Directions for this task
Begin at the line below that has "Botulinum Toxin A" and stop after the line that has "Even with their". Please restate only those lines, word for word.

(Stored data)
▬▬▬▬▬▬▬▬▬▬

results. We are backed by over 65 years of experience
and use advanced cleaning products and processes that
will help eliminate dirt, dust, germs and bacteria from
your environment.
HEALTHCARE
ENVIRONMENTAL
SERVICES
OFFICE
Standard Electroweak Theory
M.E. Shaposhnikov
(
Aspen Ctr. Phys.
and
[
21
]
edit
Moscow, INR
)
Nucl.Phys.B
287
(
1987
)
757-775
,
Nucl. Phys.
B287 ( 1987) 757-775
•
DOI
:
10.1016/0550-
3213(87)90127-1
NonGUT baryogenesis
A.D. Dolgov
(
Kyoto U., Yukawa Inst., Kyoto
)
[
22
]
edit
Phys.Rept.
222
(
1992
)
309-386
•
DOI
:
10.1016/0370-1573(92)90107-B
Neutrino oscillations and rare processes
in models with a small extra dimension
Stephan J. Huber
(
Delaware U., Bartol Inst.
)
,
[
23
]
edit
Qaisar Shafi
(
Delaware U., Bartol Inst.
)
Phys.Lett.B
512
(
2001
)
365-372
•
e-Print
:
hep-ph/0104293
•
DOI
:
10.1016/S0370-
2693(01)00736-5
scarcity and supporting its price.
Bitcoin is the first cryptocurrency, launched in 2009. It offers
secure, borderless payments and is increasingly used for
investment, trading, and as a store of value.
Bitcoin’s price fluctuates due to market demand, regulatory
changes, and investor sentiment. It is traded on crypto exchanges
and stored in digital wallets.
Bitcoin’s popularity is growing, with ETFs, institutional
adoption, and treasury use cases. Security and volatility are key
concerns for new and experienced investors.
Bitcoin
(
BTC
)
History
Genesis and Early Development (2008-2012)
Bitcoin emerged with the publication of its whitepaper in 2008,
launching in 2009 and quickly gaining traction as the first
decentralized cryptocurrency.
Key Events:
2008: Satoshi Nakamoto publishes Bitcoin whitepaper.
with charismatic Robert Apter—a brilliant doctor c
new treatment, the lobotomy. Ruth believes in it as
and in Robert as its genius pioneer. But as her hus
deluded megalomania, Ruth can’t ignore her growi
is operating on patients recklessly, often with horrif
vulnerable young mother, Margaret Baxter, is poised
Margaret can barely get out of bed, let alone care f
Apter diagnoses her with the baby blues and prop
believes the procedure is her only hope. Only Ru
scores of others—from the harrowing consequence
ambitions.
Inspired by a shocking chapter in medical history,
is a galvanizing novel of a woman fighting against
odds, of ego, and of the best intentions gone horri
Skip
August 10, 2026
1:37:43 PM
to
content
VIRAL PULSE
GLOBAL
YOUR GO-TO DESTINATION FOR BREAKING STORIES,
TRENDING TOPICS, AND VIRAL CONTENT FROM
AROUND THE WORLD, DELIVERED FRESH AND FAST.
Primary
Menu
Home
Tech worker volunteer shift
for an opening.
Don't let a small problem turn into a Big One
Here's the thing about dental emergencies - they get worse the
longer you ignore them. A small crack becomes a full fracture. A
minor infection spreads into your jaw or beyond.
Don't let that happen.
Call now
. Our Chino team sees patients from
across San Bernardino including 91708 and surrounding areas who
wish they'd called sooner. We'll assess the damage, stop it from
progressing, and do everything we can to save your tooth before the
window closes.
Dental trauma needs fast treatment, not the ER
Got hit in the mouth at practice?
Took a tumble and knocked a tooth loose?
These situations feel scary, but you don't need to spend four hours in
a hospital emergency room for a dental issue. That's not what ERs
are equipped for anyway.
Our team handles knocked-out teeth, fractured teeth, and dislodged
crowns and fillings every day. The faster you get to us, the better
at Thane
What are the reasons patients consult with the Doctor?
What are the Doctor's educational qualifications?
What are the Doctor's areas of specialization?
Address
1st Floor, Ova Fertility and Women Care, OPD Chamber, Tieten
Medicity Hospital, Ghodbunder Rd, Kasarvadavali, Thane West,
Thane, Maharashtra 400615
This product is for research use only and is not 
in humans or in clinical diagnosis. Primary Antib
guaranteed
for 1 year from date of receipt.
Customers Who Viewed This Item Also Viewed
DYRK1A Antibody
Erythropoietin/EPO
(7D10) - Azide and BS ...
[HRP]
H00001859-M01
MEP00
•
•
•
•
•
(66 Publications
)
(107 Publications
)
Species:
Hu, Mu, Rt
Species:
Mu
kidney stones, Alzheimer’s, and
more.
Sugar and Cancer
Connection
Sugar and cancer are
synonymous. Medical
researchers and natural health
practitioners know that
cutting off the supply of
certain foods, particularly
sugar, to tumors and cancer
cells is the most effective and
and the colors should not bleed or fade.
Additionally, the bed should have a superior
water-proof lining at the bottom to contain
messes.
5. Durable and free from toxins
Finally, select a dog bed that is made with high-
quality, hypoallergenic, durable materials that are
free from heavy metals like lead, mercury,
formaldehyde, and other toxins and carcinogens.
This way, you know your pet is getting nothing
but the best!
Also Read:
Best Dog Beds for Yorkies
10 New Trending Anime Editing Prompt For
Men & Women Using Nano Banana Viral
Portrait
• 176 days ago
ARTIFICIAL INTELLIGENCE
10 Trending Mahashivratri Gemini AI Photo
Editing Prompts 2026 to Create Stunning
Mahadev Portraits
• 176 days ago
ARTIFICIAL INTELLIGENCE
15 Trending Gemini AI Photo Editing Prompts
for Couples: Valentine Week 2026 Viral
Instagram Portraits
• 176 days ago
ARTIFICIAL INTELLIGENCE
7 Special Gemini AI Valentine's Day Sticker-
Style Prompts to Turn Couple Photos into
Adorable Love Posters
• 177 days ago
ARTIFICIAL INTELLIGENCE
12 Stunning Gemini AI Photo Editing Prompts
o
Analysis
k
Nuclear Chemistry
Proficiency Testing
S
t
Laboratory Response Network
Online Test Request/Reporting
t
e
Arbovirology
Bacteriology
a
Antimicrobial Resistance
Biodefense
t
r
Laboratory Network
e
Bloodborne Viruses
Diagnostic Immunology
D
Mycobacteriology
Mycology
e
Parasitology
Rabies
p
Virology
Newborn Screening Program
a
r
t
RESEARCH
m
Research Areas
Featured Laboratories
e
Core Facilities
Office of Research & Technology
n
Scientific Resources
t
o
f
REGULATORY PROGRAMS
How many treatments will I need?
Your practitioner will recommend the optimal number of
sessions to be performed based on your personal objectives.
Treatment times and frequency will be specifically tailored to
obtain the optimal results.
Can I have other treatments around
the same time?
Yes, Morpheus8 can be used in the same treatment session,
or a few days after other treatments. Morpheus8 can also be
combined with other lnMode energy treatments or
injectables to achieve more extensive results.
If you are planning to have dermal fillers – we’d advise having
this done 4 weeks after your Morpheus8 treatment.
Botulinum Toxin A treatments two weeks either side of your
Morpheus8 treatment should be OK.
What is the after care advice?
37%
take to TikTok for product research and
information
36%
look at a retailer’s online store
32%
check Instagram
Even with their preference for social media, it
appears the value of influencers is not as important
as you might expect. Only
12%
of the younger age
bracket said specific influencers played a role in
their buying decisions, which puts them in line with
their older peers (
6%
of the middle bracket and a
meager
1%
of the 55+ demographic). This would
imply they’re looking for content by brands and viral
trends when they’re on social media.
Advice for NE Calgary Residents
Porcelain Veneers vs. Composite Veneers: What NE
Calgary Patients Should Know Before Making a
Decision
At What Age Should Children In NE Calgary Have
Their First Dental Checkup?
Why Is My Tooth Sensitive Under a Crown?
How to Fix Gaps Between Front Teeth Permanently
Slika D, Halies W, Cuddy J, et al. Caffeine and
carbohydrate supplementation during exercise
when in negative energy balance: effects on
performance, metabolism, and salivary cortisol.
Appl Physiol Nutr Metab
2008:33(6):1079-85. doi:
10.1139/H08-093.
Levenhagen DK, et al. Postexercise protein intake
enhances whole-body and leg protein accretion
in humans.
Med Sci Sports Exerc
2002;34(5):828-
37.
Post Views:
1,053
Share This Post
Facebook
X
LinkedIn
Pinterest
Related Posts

▬▬▬▬▬▬▬▬▬▬

Task answer
Botulinum Toxin A treatments two weeks either side of your
Morpheus8 treatment should be OK.
What is the after care advice?
37%
take to TikTok for product research and
information
36%
look at a retailer’s online store
32%
check Instagram
Even with their preference for social media, it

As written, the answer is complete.